#### Task prompt:
Restate every record that follows, keeping it exact.

#### Exercise data:
....................

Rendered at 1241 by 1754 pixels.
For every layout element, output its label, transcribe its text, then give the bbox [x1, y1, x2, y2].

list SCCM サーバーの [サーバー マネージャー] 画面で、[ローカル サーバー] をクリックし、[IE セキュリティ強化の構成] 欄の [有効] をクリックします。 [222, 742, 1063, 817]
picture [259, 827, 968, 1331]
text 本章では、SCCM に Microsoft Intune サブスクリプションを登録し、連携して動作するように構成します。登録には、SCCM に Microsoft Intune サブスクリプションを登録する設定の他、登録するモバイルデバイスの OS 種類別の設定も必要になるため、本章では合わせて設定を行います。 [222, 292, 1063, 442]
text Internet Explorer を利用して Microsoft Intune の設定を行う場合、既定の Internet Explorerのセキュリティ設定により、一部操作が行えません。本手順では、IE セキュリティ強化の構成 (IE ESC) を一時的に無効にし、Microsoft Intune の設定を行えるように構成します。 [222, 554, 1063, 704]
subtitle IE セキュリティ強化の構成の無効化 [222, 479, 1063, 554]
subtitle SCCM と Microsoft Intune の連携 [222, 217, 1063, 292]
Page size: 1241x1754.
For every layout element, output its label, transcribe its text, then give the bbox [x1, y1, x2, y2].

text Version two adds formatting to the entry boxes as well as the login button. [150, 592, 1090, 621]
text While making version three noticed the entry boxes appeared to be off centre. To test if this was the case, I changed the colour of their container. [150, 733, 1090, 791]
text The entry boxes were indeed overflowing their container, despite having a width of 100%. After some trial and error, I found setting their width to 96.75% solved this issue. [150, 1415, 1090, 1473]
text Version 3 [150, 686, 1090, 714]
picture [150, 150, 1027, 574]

....................

#### Response below:
Rendered at 1241 by 1754 pixels.
For every layout element, output its label, transcribe its text, then give the bbox [x1, y1, x2, y2].

list SCCM サーバーの [サーバー マネージャー] 画面で、[ローカル サーバー] をクリックし、[IE セキュリティ強化の構成] 欄の [有効] をクリックします。 [222, 742, 1063, 817]
picture [259, 827, 968, 1331]
text 本章では、SCCM に Microsoft Intune サブスクリプションを登録し、連携して動作するように構成します。登録には、SCCM に Microsoft Intune サブスクリプションを登録する設定の他、登録するモバイルデバイスの OS 種類別の設定も必要になるため、本章では合わせて設定を行います。 [222, 292, 1063, 442]
text Internet Explorer を利用して Microsoft Intune の設定を行う場合、既定の Internet Explorerのセキュリティ設定により、一部操作が行えません。本手順では、IE セキュリティ強化の構成 (IE ESC) を一時的に無効にし、Microsoft Intune の設定を行えるように構成します。 [222, 554, 1063, 704]
subtitle IE セキュリティ強化の構成の無効化 [222, 479, 1063, 554]
subtitle SCCM と Microsoft Intune の連携 [222, 217, 1063, 292]
Page size: 1241x1754.
For every layout element, output its label, transcribe its text, then give the bbox [x1, y1, x2, y2].

text Version two adds formatting to the entry boxes as well as the login button. [150, 592, 1090, 621]
text While making version three noticed the entry boxes appeared to be off centre. To test if this was the case, I changed the colour of their container. [150, 733, 1090, 791]
text The entry boxes were indeed overflowing their container, despite having a width of 100%. After some trial and error, I found setting their width to 96.75% solved this issue. [150, 1415, 1090, 1473]
text Version 3 [150, 686, 1090, 714]
picture [150, 150, 1027, 574]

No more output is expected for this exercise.